> **Page extract**:

Nis, Yugoslavia; 19 December 1996 (RFE/RL) -- At the age of 47, after 25 years of work, Zoran Trencic finds himself in the humiliating position of having to rely on his 75-year-old mother's pension to support his family of four.

He is officially employed at an electronics factory in the devastated industrial city of Nis, 250 kilometers south of Belgrade, but he hasn't actually worked in three years. Like hundreds of thousands of other Serbian workers, he is on paid leave, receiving the equivalent of $20 cash a month -- a tiny fraction of what official government figures show it takes to support a family of four.

"I feel terrible," says Trencic. "It's humiliating not to be able to take care of my family and having to live off of my mother. We are living at African standards."

His frustrations have driven him into the arms of the Zajedno (Together) opposition, fighting Serbian President Slobodan Milosevic -- and he comes out every day to participate in Zajedno demonstrations.

Since Yugoslavia dissolved in war in 1991, Serbia has staggered from one economic crisis to another. Economic mismanagement by Milosevic's ruling Socialists was compounded by the costs of the war against Croatia and Bosnia-Herzegovina. For more than three years, Milosevic was able to use international sanctions against his country as a scapegoat for economic hardship. These sanctions have been lifted now and, economists say, the full extent of Socialist economic incompetence has been revealed.

> **Dataset content**:
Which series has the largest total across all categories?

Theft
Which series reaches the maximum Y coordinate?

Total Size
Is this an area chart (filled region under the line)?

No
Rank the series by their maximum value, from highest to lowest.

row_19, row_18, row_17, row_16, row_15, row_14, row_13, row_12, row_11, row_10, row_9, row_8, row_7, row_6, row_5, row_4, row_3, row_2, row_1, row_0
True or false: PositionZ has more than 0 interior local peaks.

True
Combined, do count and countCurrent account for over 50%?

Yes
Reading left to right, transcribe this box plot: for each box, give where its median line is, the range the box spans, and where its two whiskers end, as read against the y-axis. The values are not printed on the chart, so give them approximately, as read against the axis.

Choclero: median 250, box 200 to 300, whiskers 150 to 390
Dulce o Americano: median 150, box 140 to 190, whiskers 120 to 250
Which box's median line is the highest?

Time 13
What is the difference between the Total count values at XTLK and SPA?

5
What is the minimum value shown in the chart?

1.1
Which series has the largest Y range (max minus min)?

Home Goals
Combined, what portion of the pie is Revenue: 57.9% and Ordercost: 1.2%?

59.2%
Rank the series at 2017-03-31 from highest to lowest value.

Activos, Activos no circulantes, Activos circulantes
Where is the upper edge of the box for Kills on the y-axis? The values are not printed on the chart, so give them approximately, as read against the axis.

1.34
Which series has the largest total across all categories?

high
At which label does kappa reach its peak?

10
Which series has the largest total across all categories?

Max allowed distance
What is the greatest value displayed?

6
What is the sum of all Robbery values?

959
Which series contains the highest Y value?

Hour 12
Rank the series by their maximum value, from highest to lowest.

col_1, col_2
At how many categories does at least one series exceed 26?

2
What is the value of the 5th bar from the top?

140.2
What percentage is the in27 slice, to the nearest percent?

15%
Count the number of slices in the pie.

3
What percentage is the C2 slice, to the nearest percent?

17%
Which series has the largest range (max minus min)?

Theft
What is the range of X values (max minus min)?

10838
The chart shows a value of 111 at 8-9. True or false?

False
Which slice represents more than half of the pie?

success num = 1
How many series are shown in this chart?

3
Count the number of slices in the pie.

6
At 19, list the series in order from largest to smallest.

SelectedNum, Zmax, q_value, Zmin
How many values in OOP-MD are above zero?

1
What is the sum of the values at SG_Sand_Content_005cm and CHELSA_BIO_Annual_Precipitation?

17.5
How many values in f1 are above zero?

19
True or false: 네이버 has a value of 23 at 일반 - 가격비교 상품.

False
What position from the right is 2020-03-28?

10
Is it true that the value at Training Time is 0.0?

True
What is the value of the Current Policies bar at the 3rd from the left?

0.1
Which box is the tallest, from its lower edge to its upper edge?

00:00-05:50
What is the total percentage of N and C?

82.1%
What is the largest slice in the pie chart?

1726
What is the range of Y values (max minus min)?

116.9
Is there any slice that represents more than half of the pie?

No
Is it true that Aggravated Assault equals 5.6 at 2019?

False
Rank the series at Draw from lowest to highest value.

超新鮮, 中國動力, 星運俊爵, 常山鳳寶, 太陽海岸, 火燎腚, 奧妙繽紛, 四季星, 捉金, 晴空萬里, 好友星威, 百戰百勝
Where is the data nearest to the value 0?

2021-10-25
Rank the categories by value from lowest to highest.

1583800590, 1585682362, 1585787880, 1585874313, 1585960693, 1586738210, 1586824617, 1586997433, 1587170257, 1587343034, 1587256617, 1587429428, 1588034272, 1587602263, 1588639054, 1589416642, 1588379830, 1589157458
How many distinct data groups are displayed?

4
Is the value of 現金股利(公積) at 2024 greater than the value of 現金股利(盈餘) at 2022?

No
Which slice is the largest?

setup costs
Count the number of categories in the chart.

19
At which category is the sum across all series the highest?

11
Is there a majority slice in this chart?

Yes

> **Task brief**: From the Nis news report, reproduce verbatim the passage starting at "His frustrations have" and ending at "has been revealed.".

> **Result**:
His frustrations have driven him into the arms of the Zajedno (Together) opposition, fighting Serbian President Slobodan Milosevic -- and he comes out every day to participate in Zajedno demonstrations.

Since Yugoslavia dissolved in war in 1991, Serbia has staggered from one economic crisis to another. Economic mismanagement by Milosevic's ruling Socialists was compounded by the costs of the war against Croatia and Bosnia-Herzegovina. For more than three years, Milosevic was able to use international sanctions against his country as a scapegoat for economic hardship. These sanctions have been lifted now and, economists say, the full extent of Socialist economic incompetence has been revealed.